H.H. (Larry) Larison, CEO of Columbia Paint and former chairman of NPCA, won the association's George Baugh Heckel award. The award was presented to Mr. Larison during NPCA's Honors Luncheon, which was held during the annual meeting. NPCA's Heckel award honors an individual who has distinguished himself or herself through contributions towards a major industry success or the advancement of an NPCA goal. The winner is kept secret until the Honors Luncheon. "Like many leaders, this recipient has spent his entire career with one company," said Laurel H. Jamison, president and COO of Rudd Company, and winner of last year's Heckel award.

Andy Doyle (far right), Tom Sullivan (far left) and Laurel Jamison present Larry Larison with the NPCA's George Baugh Heckel award during the Honors Luncheon.
Mr. Larison joined Columbia Paint as a lab technician and worked in retail, sales and marketing positions. He was named president and CEO in time to become a member of the Young Presidents' Organization, an international group of executives who became president of their respective companies before reaching the age of 39.

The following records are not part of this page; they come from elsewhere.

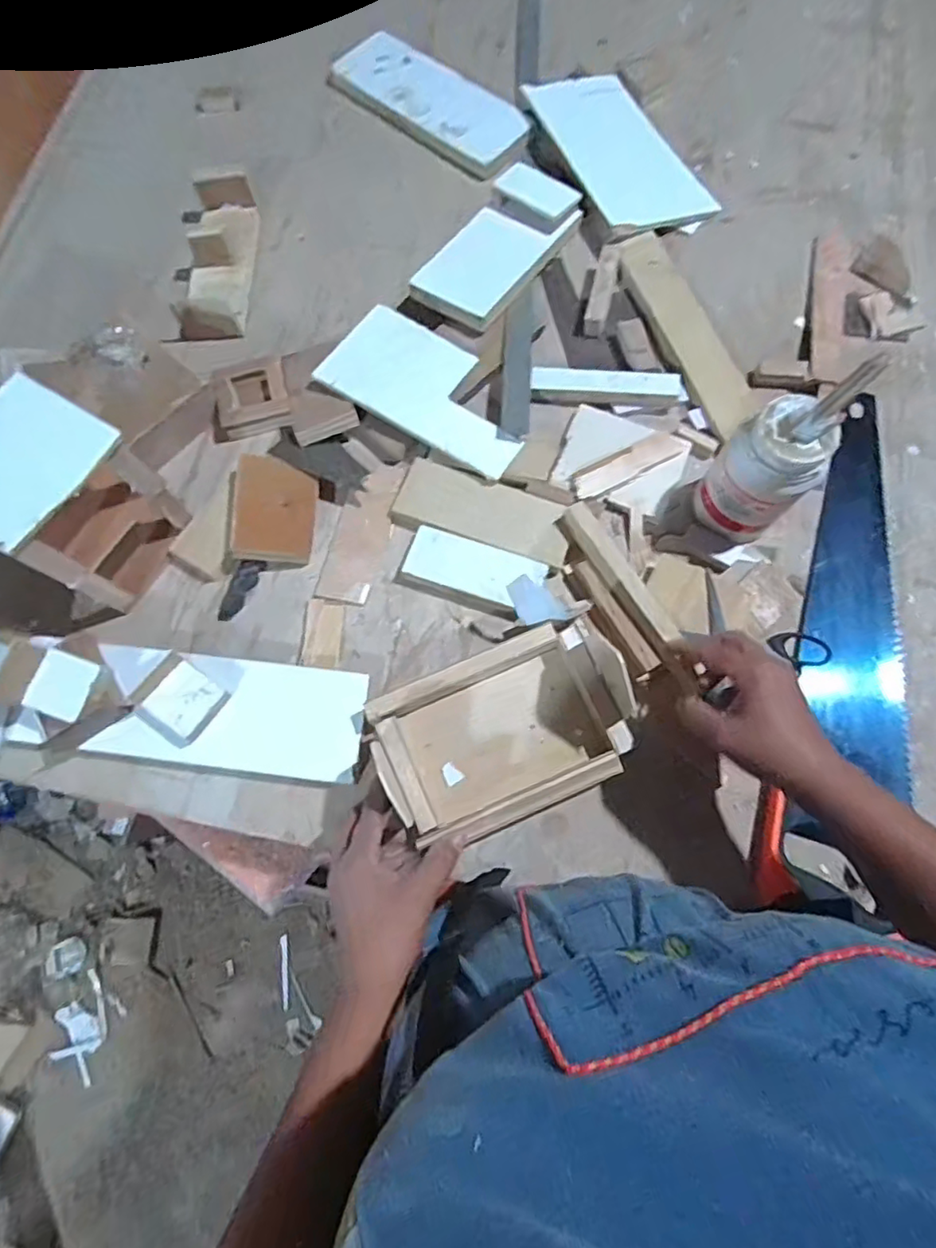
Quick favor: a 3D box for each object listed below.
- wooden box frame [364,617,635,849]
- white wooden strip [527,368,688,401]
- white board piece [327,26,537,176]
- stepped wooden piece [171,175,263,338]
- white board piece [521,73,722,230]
[{"bbox_3d":[0.036,0.090,0.514,0.216,0.038,0.135,-23,73,-7],"label":"wooden box frame"},{"bbox_3d":[0.141,-0.241,0.613,0.152,0.016,0.025,5,72,3],"label":"white wooden strip"},{"bbox_3d":[-0.046,-0.650,0.757,0.101,0.027,0.268,-44,76,-12],"label":"white board piece"},{"bbox_3d":[-0.279,-0.421,0.682,0.066,0.038,0.201,0,72,1],"label":"stepped wooden piece"},{"bbox_3d":[0.171,-0.553,0.706,0.122,0.014,0.254,-30,78,-5],"label":"white board piece"}]

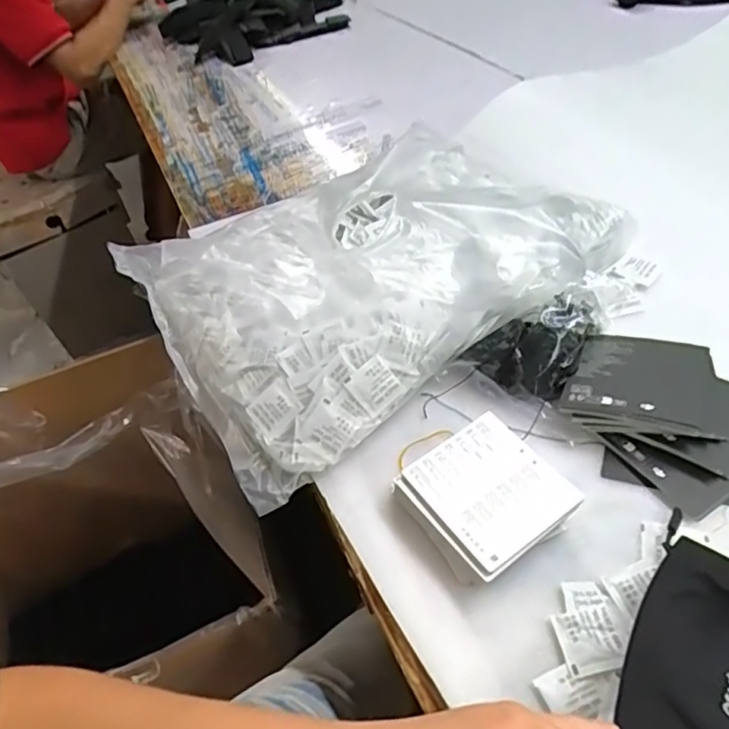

Mr. Larison was chairman of NPCA's board of directors from 1998 to 1999 and had been actively involved in NPCA on national and local levels. As chairman of NPCA's Pacific Northwest Paint Council from 1994 to 1996, he played an instrumental role in convincing a state recycling task force not to follow the example of its Canadian neighbor, British Columbia, which had required paint manufacturers to take back unused product and assume responsibility for its disposal.

Outside of the paint business, Mr. Larison has served a number of public and private organizations. He was nominated as a candidate for his state's legislature and was also appointed to a White House conference on small business under President Ronald Reagan.